By any ordinary definition, most of the moons of the solar system are "airless" -- their surfaces are surrounded by a hard vacuum. Even so, some of them do have ultra-thin "atmospheres" -- a few atoms or molecules that waft through their dark skies.
Our own Moon has an atmosphere of hydrogen, sodium, and a few other elements. They're either trapped bits of solar wind, or bits knocked off the surface by the solar wind.
Another moon with a thin atmosphere is Rhea, one of the moons of Saturn. Saturn is to the left of our Moon as they rise late this evening, and looks like a bright golden star. The true star Spica is below them; more about this lineup tomorrow.

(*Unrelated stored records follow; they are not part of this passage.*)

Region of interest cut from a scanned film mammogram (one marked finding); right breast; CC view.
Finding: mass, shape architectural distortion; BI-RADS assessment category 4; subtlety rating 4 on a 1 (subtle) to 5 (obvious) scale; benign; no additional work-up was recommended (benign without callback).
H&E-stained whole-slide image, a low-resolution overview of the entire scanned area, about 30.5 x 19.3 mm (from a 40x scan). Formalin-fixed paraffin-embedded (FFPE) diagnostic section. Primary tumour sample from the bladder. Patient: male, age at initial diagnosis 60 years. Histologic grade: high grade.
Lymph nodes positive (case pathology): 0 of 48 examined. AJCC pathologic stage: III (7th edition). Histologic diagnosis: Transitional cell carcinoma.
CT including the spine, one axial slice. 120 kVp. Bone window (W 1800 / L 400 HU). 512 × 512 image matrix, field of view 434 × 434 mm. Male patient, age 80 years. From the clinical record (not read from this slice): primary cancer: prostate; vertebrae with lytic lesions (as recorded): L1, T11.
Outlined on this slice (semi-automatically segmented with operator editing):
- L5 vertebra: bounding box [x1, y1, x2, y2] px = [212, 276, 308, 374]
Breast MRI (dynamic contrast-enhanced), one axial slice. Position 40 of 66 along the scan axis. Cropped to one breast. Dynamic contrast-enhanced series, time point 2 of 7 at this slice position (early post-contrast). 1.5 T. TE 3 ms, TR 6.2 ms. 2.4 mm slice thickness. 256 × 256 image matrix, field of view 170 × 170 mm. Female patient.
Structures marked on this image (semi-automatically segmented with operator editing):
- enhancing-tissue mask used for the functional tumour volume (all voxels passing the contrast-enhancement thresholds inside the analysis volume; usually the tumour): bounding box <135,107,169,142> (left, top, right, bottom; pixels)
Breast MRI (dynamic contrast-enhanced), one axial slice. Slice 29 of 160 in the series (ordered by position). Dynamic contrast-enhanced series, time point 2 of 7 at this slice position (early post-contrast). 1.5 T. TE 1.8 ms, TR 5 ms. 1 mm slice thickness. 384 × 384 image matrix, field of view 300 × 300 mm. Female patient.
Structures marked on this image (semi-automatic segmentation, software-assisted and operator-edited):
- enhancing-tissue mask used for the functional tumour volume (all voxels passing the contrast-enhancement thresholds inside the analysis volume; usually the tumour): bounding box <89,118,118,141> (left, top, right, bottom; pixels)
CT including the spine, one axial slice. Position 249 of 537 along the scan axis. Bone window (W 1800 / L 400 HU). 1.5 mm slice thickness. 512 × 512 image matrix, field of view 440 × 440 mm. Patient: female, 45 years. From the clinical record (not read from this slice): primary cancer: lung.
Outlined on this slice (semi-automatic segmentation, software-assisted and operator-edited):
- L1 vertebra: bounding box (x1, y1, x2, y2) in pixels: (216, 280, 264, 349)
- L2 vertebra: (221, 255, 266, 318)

Rhea's a ball of rock and ice that's about half the diameter of the Moon. Its surface is rugged and heavily cratered, indicating that not much happens there.
Over the last five years, the Cassini spacecraft has flown by Rhea several times, dipping quite close to its surface. During those passes, its instruments have "sniffed" traces of oxygen and carbon dioxide, showing that Rhea has a thin atmosphere.
Both probably come from the surface of Rhea itself. The oxygen probably comes from chemical reactions between the ice at Rhea's surface and particles trapped in Saturn's magnetic field. The carbon dioxide's origin is less certain, although it could come from the same process. Regardless of how it got there, though, it helps create a thin atmosphere for an icy moon.